There are some services and items that Medicare Part A and Part B don’t cover. If you need any of these services, you’ll be responsible for paying the costs yourself unless you have additional insurance or a different Medicare health plan that covers them. Some services Medicare doesn’t cover include the following:
- Cosmetic surgery
- Eye exams for prescription glasses
- Hearing aids and related exams
- Long-term custodial care
- Most dental care
- Most prescription drugs
- Routine foot care
If you require any of these services, you may want to consider switching to a Medicare Advantage Plan that offers additional coverage beyond Original Medicare, which is a common term for Part A and Part B combined. Or, consider adding Part D prescription drug coverage.

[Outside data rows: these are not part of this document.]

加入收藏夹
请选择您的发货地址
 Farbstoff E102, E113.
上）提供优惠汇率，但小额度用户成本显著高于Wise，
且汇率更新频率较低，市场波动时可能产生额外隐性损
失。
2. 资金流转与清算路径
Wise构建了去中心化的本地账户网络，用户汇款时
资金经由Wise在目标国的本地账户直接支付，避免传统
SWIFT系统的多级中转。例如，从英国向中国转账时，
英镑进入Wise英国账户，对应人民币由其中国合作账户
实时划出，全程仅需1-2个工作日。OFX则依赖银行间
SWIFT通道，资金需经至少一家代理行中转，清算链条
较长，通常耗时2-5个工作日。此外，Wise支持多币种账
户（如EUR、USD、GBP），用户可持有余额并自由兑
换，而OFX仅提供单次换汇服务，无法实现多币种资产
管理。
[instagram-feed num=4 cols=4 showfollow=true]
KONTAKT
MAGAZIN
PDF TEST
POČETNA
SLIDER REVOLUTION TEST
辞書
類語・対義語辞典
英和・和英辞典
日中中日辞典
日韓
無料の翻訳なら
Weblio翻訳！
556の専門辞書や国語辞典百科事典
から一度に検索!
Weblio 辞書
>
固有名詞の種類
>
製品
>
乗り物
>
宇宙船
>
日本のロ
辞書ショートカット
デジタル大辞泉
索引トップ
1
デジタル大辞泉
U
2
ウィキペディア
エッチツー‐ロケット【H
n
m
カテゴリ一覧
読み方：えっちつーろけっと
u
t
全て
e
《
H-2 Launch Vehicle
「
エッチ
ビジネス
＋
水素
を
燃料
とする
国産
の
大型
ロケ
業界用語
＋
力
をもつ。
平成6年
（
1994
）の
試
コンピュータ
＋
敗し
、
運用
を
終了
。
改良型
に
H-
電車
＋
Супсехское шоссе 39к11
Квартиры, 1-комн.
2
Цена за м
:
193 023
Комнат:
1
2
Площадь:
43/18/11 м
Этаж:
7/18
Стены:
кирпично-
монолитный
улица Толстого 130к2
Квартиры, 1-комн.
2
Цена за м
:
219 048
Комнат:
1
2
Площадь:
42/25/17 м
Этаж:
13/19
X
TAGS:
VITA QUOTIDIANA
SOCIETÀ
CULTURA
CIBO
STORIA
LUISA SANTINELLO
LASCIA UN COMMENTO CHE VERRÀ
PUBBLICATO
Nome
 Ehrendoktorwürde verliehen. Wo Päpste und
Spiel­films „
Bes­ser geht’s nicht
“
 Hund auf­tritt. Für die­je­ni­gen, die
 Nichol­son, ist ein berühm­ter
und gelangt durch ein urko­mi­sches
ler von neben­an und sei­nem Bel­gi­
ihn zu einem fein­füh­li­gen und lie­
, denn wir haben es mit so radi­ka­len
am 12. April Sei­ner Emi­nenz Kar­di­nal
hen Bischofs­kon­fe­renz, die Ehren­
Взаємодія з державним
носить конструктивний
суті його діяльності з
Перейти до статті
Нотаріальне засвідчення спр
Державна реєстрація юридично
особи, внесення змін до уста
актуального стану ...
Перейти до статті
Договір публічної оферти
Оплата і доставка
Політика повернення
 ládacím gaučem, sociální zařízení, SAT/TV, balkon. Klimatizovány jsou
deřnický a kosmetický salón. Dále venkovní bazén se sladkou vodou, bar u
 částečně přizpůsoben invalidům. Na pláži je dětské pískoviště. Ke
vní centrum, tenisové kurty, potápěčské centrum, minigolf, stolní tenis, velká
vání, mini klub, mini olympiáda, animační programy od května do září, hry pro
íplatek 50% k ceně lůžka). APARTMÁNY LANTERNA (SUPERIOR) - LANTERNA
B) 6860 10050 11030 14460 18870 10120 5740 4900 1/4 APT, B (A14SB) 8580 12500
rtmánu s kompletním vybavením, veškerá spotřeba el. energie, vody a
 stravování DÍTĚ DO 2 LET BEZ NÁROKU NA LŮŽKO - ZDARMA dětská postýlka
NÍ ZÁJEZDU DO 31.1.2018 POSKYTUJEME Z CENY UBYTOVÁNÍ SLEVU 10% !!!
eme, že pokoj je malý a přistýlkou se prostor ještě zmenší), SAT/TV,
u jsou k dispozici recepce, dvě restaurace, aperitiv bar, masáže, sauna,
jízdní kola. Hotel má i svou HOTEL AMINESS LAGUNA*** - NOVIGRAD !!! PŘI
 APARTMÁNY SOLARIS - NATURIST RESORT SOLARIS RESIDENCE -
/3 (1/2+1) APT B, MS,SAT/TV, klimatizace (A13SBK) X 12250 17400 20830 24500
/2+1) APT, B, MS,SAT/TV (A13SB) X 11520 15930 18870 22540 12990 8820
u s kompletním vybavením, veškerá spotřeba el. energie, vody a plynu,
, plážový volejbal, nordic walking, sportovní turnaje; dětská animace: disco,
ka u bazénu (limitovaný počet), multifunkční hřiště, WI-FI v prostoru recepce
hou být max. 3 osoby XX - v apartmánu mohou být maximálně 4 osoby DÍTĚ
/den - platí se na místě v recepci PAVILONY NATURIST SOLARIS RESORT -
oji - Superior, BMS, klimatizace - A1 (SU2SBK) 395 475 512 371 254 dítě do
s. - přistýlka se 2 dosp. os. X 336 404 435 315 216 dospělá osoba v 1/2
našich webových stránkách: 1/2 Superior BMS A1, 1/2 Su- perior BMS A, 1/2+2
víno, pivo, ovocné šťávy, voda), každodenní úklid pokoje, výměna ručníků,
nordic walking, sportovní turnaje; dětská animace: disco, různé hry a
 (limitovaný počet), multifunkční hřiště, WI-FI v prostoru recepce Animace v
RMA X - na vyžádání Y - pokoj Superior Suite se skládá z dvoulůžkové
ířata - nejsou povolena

Learn more about Original Medicare versus Medicare Advantage.
Cost differences between Part A and Part B
Medicare Part A is free for most Americans age 65 or older, though people who haven't worked or paid Medicare taxes for at least 10 years will pay a large monthly Part A premium. Most people don't get Part B for free whether they've reached their 65th birthday or not, but the cost is much lower and depends on your income.
What does Medicare Part A cost?
Many are eligible for premium-free Part A, which is exactly what it sounds like—qualified Medicare beneficiaries aren’t required to pay a premium for Medicare Part A coverage. To be eligible for Medicare Part A for free, you must be over age 65 and meet one of the following requirements:
- You or your spouse paid Medicare taxes while employed with the government.
- You are eligible for Social Security or Railroad Retirement Board benefits but haven’t started collecting them yet.
- You currently receive retirement benefits from Social Security or the Railroad Retirement Board.
If you are under age 65, you might still be eligible for premium-free benefits if you meet one of two requirements:
- You have received Social Security or Railroad Retirement Board benefits for two years.
- You have End-Stage Renal Disease (ESRD).
If you don’t meet any of the five requirements above, you’ll have to pay a premium for Part A. For 2020, the monthly premium is $458 (up from $437 in 2019).1 Additional costs with Part A include coinsurance in specific situations and a deductible of $1,408 in 2020 (up from $1,364 in 2019) to cover hospital inpatient care.2
What does Medicare Part B cost?
Medicare Part B, on the other hand, requires a monthly premium. The standard premium is $144.60 in 2020 (up from $135.50 in 2019) and increases with income.3 You can choose to have this premium deducted automatically from your Social Security benefits, which can make things easier.
The annual deductible for Part B is $198 in 2020 (up from a deductible of $185 in 2019).4 Once this is paid, you’ll only pay your coinsurance payments, which are 20% of covered expenses.
Some low-income and disabled people may be eligible for help paying Part B premiums through their state's Medicare Savings Program (MSP). Those eligible for free Medicare Part B may qualify for free or lowered deductibles and coinsurance as well.
If you con't qualify for an MSP, consider purchasing a Medicare Supplement (Medigap) plan to help cover the costs of both Parts A and B.